Target models tend to select source models from the same family (e.g., Llama selects Llama, Qwen selects Qwen), indicating shared prediction patterns within model families.
All advantages are verified as statistically significant via Z-test (p < 0.05).

Highlights & Insights¶

Directly addressing flaws in the core assumption: The failure of the "prediction consistency assumption" is intuitively demonstrated through t-SNE visualization, making the motivation clear and compelling.
Elegant global-to-local design: The four-step pipeline (G-set as probe $\rightarrow$ adaptive source model selection $\rightarrow$ customized N-set $\rightarrow$ calibrated estimation) is logically self-consistent.
10-sample probe: Requires inference of the target model on only 10 samples to identify the best-matching subset of source models, which is extremely efficient.
Cross-modal generalization: It is effective across both NLP (ARC, Hellaswag, GSM8K, Winogrande) and multimodal (POPE) benchmarks.
Significant practical impact: For model developers, it can reduce evaluation costs by several orders of magnitude during hyperparameter/configuration search.
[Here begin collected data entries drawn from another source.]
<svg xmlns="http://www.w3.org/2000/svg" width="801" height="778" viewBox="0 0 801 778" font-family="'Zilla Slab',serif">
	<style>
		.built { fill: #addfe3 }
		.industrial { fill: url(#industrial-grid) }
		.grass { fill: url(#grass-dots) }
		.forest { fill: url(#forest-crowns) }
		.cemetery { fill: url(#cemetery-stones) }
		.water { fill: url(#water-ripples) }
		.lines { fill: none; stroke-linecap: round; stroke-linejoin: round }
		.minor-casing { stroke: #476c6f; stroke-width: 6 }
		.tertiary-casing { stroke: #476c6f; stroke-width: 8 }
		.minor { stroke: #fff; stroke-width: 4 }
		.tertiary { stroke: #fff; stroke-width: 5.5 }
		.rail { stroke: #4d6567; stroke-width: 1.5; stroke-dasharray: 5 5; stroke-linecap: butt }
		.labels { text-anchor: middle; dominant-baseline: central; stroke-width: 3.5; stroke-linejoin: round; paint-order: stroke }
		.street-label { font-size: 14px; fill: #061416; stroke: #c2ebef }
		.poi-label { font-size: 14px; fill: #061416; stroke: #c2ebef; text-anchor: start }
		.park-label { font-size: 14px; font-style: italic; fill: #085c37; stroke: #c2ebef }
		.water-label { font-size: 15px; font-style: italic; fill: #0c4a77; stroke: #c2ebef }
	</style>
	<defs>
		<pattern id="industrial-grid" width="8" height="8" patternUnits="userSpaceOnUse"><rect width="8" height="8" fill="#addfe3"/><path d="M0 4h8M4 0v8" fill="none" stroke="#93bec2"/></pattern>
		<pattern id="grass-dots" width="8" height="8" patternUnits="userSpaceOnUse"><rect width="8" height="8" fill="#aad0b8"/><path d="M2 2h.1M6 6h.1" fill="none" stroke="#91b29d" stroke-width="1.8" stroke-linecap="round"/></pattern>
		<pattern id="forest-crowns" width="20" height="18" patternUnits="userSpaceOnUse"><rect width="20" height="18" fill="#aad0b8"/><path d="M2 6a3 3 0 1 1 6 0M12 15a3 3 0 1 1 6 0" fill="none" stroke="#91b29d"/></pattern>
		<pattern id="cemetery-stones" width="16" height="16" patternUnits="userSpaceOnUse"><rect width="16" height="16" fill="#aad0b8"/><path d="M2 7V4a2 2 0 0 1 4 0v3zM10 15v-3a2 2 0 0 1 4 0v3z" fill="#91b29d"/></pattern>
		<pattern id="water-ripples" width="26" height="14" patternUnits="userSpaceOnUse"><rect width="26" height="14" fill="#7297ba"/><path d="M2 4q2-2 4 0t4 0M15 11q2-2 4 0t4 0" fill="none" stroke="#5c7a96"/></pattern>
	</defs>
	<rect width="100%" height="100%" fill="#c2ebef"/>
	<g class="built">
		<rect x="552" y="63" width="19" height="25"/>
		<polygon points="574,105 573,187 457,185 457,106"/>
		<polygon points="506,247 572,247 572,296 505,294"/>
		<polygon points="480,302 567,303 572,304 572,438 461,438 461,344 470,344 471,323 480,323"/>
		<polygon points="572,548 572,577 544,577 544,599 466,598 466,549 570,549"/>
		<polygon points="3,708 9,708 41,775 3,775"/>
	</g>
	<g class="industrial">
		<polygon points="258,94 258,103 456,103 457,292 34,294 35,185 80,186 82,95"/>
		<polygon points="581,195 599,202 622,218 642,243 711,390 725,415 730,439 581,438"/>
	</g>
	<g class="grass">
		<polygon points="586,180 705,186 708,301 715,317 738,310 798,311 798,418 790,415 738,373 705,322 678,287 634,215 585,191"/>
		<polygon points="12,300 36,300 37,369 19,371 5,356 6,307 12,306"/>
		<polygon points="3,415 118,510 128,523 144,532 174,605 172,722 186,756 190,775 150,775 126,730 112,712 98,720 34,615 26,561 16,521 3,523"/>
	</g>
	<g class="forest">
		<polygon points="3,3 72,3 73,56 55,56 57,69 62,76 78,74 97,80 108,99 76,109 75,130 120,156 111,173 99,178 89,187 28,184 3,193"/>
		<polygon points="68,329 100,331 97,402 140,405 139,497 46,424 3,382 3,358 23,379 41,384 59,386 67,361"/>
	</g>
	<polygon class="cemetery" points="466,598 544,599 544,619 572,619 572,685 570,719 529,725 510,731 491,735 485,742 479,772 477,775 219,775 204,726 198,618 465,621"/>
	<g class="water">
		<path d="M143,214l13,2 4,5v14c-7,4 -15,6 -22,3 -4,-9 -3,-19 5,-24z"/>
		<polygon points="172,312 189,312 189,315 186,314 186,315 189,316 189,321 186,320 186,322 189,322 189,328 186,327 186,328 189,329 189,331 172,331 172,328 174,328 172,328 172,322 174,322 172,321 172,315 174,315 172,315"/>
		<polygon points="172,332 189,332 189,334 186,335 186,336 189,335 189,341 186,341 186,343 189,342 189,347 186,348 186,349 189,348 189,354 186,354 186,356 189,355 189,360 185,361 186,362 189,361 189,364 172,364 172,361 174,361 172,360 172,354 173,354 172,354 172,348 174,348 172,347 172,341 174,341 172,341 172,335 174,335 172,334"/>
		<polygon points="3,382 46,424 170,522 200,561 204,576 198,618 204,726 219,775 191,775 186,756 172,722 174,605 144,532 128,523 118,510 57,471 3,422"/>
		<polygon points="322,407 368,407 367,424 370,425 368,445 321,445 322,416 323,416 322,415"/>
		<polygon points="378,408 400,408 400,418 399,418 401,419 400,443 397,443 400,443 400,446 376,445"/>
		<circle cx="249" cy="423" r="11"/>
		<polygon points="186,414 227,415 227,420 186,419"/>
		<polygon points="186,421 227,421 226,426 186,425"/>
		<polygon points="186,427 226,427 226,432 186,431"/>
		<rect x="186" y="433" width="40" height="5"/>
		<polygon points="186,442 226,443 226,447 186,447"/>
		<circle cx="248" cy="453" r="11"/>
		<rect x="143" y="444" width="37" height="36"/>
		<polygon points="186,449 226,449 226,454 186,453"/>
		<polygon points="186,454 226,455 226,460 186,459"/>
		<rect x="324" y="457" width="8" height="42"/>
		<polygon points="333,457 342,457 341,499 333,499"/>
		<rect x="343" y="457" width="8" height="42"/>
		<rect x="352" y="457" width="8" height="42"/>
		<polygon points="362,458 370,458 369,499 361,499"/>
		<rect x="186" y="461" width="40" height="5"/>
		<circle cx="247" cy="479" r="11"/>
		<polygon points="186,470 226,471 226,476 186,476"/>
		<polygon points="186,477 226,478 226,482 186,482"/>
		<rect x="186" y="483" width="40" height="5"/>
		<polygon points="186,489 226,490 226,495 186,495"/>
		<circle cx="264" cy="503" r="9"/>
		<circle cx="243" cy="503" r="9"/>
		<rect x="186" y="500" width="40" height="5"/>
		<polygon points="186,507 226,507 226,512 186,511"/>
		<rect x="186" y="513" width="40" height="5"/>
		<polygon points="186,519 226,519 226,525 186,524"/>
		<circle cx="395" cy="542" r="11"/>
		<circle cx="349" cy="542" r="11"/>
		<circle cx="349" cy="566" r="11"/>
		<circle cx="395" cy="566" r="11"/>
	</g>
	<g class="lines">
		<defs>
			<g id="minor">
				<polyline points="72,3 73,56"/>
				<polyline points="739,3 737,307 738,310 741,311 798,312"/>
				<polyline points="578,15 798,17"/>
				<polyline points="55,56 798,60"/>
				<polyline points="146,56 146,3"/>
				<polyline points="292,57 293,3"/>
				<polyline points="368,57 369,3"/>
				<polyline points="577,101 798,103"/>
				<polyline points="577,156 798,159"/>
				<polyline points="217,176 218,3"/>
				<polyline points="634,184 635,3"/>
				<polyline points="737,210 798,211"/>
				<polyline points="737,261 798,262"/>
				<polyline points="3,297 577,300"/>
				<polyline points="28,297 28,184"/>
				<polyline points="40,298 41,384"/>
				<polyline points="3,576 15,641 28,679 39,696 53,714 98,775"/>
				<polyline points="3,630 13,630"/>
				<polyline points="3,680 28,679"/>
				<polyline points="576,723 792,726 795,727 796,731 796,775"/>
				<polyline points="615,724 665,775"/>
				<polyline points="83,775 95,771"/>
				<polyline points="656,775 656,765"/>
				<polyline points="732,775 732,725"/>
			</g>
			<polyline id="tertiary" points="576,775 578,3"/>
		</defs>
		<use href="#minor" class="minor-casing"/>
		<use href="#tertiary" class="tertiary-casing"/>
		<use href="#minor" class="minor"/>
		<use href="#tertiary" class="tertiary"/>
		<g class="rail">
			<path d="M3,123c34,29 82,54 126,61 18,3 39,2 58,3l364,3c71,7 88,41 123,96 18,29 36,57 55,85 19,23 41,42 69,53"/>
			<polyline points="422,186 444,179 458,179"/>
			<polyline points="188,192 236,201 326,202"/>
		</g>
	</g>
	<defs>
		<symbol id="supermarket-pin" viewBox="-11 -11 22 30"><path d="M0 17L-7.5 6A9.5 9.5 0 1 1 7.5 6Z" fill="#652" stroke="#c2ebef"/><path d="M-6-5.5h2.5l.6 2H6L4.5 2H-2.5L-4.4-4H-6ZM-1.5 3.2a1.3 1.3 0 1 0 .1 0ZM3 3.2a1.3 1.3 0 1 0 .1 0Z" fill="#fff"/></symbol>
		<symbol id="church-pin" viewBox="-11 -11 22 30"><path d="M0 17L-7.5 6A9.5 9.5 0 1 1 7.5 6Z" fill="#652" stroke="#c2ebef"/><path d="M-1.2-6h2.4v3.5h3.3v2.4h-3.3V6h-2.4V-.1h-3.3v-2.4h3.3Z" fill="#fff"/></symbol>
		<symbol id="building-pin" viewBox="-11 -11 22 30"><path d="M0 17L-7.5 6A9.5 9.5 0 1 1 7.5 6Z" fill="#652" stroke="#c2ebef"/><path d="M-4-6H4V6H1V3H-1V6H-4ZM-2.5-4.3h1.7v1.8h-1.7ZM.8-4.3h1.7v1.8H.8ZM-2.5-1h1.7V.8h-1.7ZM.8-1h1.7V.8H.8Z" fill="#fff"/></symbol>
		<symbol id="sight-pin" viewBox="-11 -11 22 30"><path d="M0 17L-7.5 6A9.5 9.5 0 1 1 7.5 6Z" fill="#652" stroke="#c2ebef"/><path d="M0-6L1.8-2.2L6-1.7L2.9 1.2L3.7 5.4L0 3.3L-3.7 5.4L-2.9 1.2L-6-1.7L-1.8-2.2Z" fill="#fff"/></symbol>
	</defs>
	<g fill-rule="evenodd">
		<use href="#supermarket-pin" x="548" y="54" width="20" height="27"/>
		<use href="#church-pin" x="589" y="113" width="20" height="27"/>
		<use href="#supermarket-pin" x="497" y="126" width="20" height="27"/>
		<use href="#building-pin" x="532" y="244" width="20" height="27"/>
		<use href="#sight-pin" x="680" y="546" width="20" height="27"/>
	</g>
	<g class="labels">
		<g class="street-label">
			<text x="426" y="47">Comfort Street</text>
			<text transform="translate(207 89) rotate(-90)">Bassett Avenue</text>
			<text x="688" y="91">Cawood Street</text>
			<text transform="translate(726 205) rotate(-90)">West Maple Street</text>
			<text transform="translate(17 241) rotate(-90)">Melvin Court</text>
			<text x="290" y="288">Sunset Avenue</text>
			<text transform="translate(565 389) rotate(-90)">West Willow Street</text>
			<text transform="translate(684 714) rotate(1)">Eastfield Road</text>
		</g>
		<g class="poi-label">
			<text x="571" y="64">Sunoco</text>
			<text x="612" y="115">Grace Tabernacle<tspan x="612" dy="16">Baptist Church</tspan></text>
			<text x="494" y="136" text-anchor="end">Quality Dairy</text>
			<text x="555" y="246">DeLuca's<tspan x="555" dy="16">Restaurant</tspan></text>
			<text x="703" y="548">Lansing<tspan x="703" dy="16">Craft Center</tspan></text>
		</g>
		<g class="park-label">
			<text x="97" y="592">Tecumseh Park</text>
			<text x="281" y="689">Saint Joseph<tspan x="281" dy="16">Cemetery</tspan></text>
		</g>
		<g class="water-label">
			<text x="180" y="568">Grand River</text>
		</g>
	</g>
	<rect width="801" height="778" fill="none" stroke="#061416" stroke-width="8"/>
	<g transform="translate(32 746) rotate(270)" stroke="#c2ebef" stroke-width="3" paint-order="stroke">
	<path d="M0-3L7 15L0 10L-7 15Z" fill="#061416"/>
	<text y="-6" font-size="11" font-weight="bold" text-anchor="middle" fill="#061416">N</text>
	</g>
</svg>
Limitations & Future Work¶

Dependence on evaluation results of source models: It requires complete evaluation results of a large number of source models across the entire benchmark; thus, the cold-start cost for new or private benchmarks still exists.
Assumption of sufficient source model coverage: If the target model's behavioral patterns differ drastically from all available source models, the method might fail.
Validated only on multiple-choice/classification benchmarks: The applicability to open-ended generation tasks (such as summarization or dialogue) remains unexplored.
Static G-set: The G-set is shared across all target models; if there is extreme divergence in the target model population, a single G-set may not be sufficient.
Simplistic calibration strategy: The linear scaling factor assumes that the relationship between source and target model behaviors is linear.
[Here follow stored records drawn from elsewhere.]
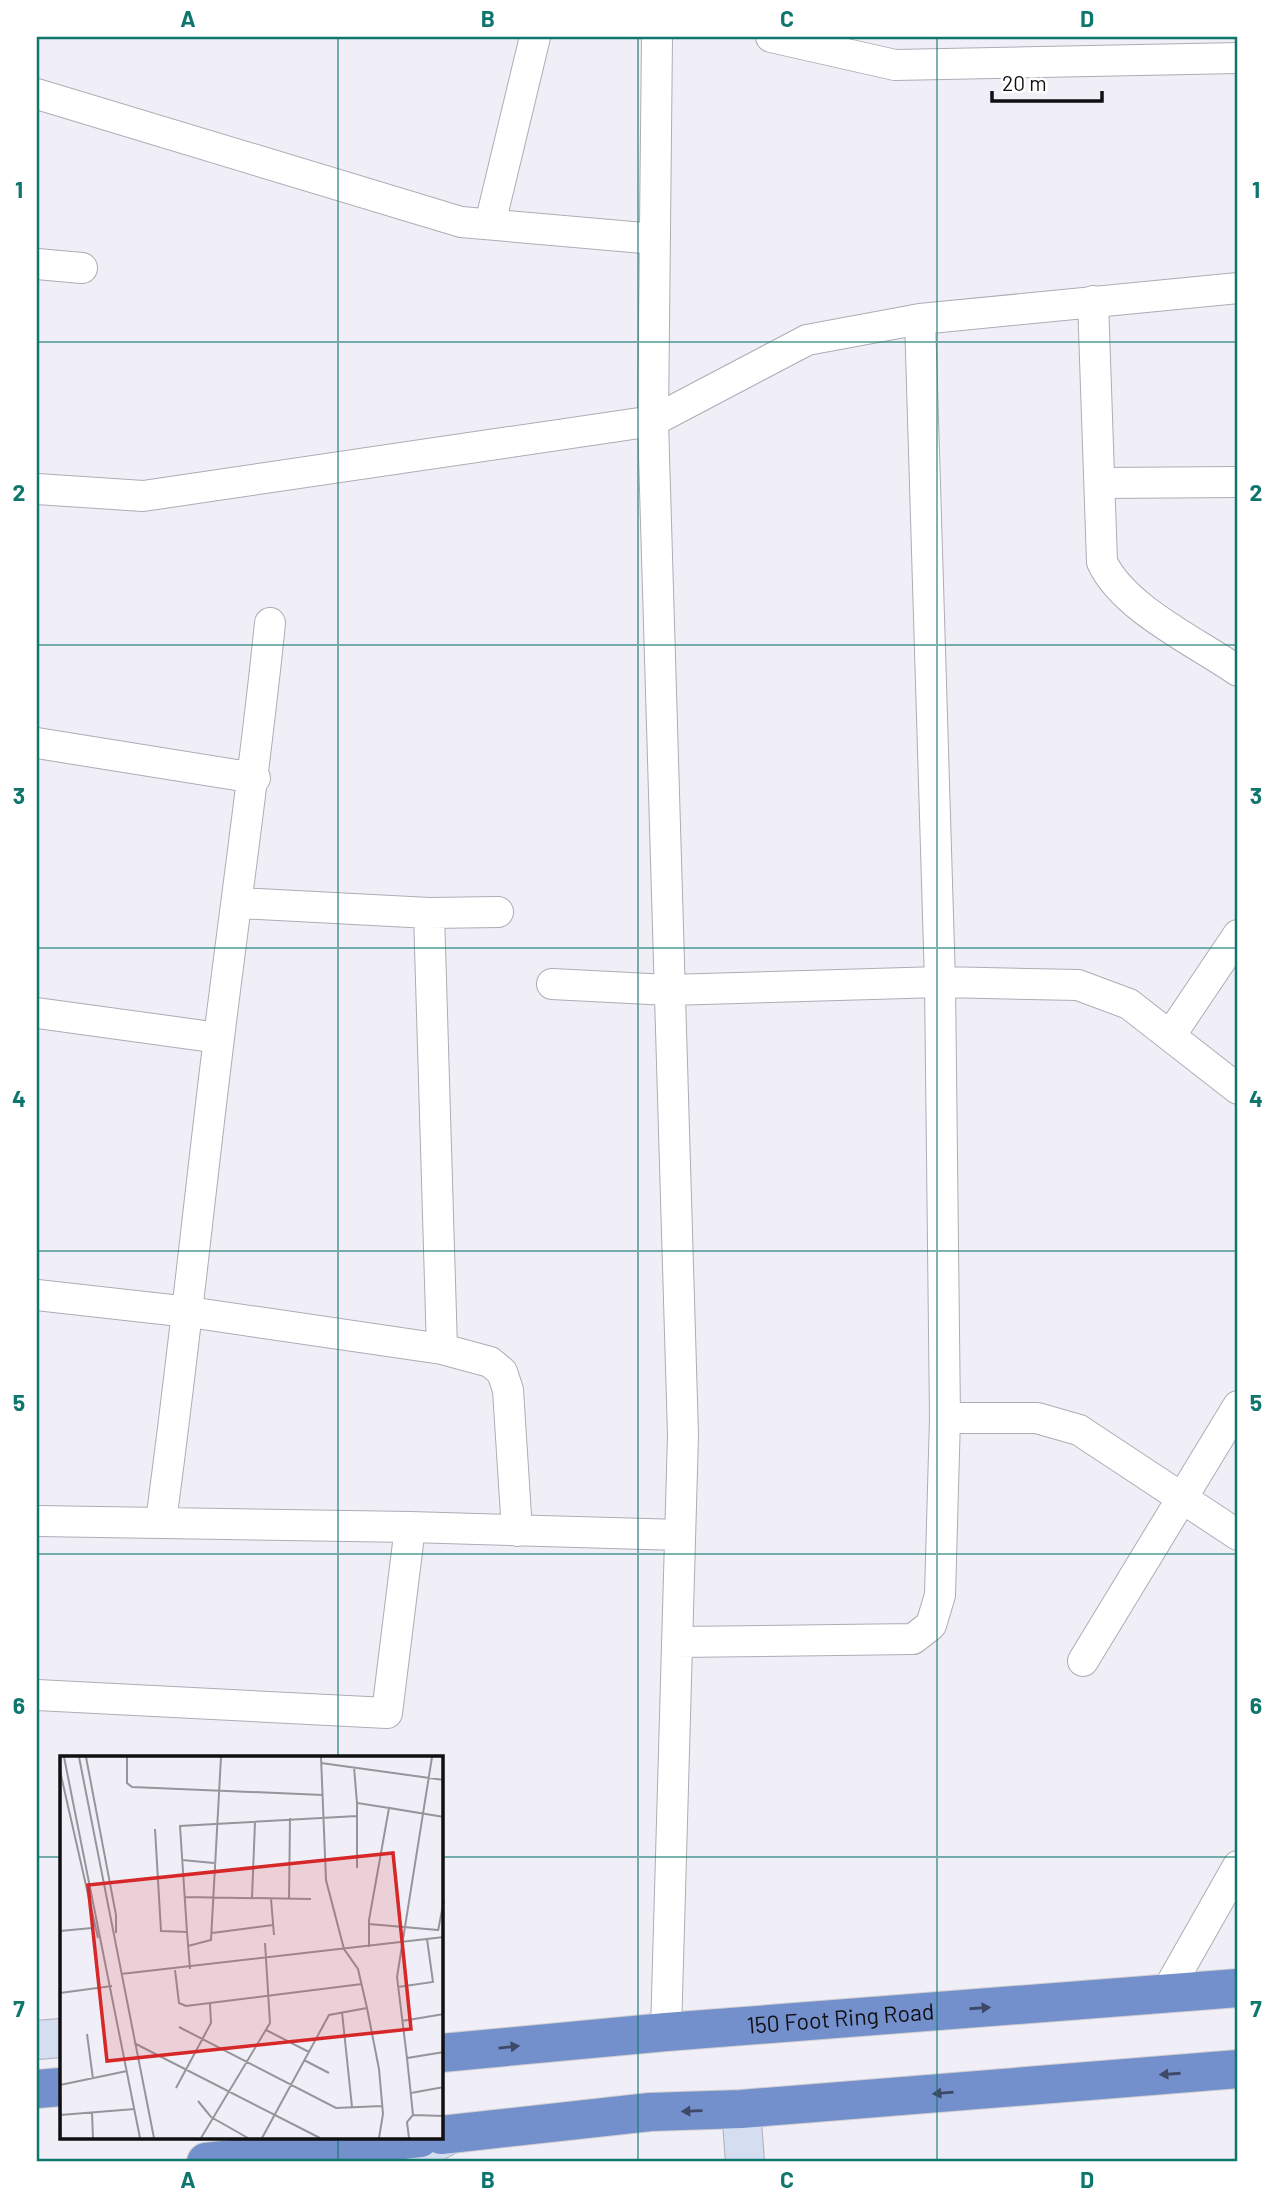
<svg xmlns="http://www.w3.org/2000/svg" width="1275" height="2199" font-family="Barlow,sans-serif">
<style>
.lines{fill:none;stroke-linecap:round;stroke-linejoin:round}
.street-casing{stroke:#aeacb5;stroke-width:32}
.secondary-casing{stroke:#aeacb5;stroke-width:40}
.highway-casing{stroke:#cfcfd0;stroke-width:40}
.street{stroke:#fff;stroke-width:30}
.secondary{stroke:#d5ddf0;stroke-width:38}
.highway{stroke:#738fcc;stroke-width:38}
.oneway{fill:#3d4966}
.grid{fill:none;stroke:#0f766e;stroke-width:2;stroke-opacity:0.55}
.labels{text-anchor:middle;stroke-width:6;stroke-linejoin:round;paint-order:stroke}
.street-label{font-size:23px;fill:#100f12;stroke:#fff}
.inset-road{fill:none;stroke:#96959b;stroke-width:2}
.view{fill:#d62828;fill-opacity:0.15;stroke:#d62828;stroke-width:3.5}
.inset-edge{fill:none;stroke:#100f12;stroke-width:3.5}
.neatline{fill:none;stroke:#0f766e;stroke-width:2.5}
.grid-label{font-size:23px;text-anchor:middle;font-weight:bold;fill:#0f766e}
</style>
<rect width="100%" height="100%" fill="#f0eef7"/>
<g class="lines">
<defs>
<path id="street" d="M657,37l-4,384 30,1014 -17,597
M771,37l124,28 343,-7
M37,94l424,128 194,17
M490,224l45,-187
M37,264l45,4
M1093,301l9,261c21,46 94,80 136,109
M1102,483l136,-1
M37,489l106,7 510,-75 154,-81 113,-21 318,-31
M37,743l218,35
M238,903l191,10 69,-1
M429,913l13,436
M552,984l117,6 271,-8 138,3 51,19 109,85
M37,1013l182,25
M1170,1036l68,-101
M37,1295l152,17 253,37 48,13 12,10 6,18 9,141
M945,1418h92l42,12 159,105
M37,1521l373,6 -23,186 -350,-18
M161,1521c22,-161 38,-322 58,-483 17,-139 37,-276 51,-415
M410,1527l270,8
M677,1642l236,-3 18,-14 9,-30 5,-177 -5,-436 -20,-663
M1083,1661l155,-255
M1166,1993l72,-127"/>
<path id="secondary" d="M37,2040l24,-2
M741,2109l4,53
M399,2162l51,-28"/>
<g id="highway">
<path id="s1" d="M441,2053l225,-21 572,-44"/>
<path d="M37,2089l24,-2"/>
<path d="M441,2135l209,-23 91,-3 497,-40"/>
<path d="M206,2162l214,-24"/>
</g>
</defs>
<use href="#street" class="street-casing"/>
<use href="#secondary" class="secondary-casing"/>
<use href="#highway" class="highway-casing"/>
<use href="#street" class="street"/>
<use href="#secondary" class="secondary"/>
<use href="#highway" class="highway"/>
</g>
<defs><path id="oneway-solid" d="M-6-.8H1V-3.2L6.5 0L1 3.2V.8H-6Z" transform="scale(1.75)"/></defs>
<g class="oneway">
<use href="#oneway-solid" transform="translate(980 2008) rotate(-4)"/>
<use href="#oneway-solid" transform="translate(509 2047) rotate(-6)"/>
<use href="#oneway-solid" transform="translate(1170 2074) rotate(176)"/>
<use href="#oneway-solid" transform="translate(943 2093) rotate(175)"/>
<use href="#oneway-solid" transform="translate(692 2111) rotate(178)"/>
</g>
<path class="grid" d="M338,37v1721M638,37v2125M937,37v2125M37,342h1201M37,645h1201M37,948h1201M37,1251h1201M37,1554h1201M37,1857h24M441,1857h797M338,2138v24"/>
<g class="labels">
<g class="street-label">
<text dy="8" stroke="none"><textPath href="#s1" startOffset="401">150 Foot Ring Road</textPath></text>
</g>
</g>
<g transform="translate(60 1756)">
<rect width="383" height="383" fill="#f0eef7"/>
<path class="inset-road" d="M4,1l76,381M19,1l75,381M26,1l30,158v18M67,1v26l5,4 191,8M261,1l5,123 18,69 14,20 9,39 12,61 4,45 -4,24M372,1l-35,220 10,81 37,-6M261,7l123,17M294,11l3,36 32,5M0,15l38,167M297,47v65M95,73l6,102 26,1 -7,-106 177,-10M122,104l32,3M125,141l126,2M192,142l3,-76M211,143l3,36M229,143l1,-81M309,168l69,6M0,175l32,-3M378,175l6,-31M127,176l3,37M152,177l61,-8M128,190l23,-6 10,-183M309,191v-27l20,-112 55,9M115,214l4,33 7,3 176,-22M61,218l323,-37M338,231l35,-5 -6,-43M0,237l52,-7M282,256l10,95M342,265l42,-7M119,271l157,81 46,-2M206,274l43,22M27,278l6,45M74,287l186,95M347,302l6,57 -6,7 2,16M244,304l25,13M0,329l67,-14M0,329l1,53M116,332l35,-65 -1,-19M351,337l33,-6M138,345l13,16 37,21M32,357l1,25M0,359l75,-6M353,359l31,1M141,382l69,-115 -5,-80M202,382l67,-123 38,-7"/>
<path class="view" d="M333,97l18,176 -304,32 -19,-176z"/>
<rect width="383" height="383" class="inset-edge"/>
</g>
<rect width="1275" height="2199" fill="none" stroke="#ffffff" stroke-width="77"/>
<path d="M992 91v10h110v-10" fill="none" stroke="#100f12" stroke-width="3.5"/>
<text x="1002" y="91" font-size="21" fill="#100f12" stroke="#ffffff" stroke-width="5" paint-order="stroke">20 m</text>
<rect x="38" y="38" width="1198" height="2122" class="neatline"/>
<g class="grid-label">
<text x="188" y="27">A</text>
<text x="488" y="27">B</text>
<text x="787" y="27">C</text>
<text x="1087" y="27">D</text>
<text x="19" y="198">1</text>
<text x="1256" y="198">1</text>
<text x="19" y="501">2</text>
<text x="1256" y="501">2</text>
<text x="19" y="804">3</text>
<text x="1256" y="804">3</text>
<text x="19" y="1107">4</text>
<text x="1256" y="1107">4</text>
<text x="19" y="1411">5</text>
<text x="1256" y="1411">5</text>
<text x="19" y="1714">6</text>
<text x="1256" y="1714">6</text>
<text x="19" y="2017">7</text>
<text x="1256" y="2017">7</text>
<text x="188" y="2188">A</text>
<text x="488" y="2188">B</text>
<text x="787" y="2188">C</text>
<text x="1087" y="2188">D</text>
</g>
</svg>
AnchorPoints (Vivek et al. 2024): Selects a static coreset using K-Medoids clustering based on source model predictions.
gp-IRT (Polo et al. 2024): Extracts latent representations for samples based on Item Response Theory (IRT).
Flash-HELM (Perlitz et al. 2023): Dynamically adjusts the size of a random subset.
Sort & Search (Prabhu et al. 2024): Utilizes question difficulty and dynamic programming.

Rating¶

⭐⭐⭐⭐ (4/5)

Novelty: ⭐⭐⭐⭐ The concept of a customized coreset is clear and novel, and the critique of the prediction consistency assumption is well-supported by extensive experiments.
Experimental Thoroughness: ⭐⭐⭐⭐⭐ 5 benchmarks and 300+ models, with diverse ablation studies and analyses; extremely thorough.
Writing Quality: ⭐⭐⭐⭐ Mathematical derivations are clear, though the proliferation of symbols requires careful reading.
Value: ⭐⭐⭐⭐ Direct application value for leaderboard maintainers and model developers.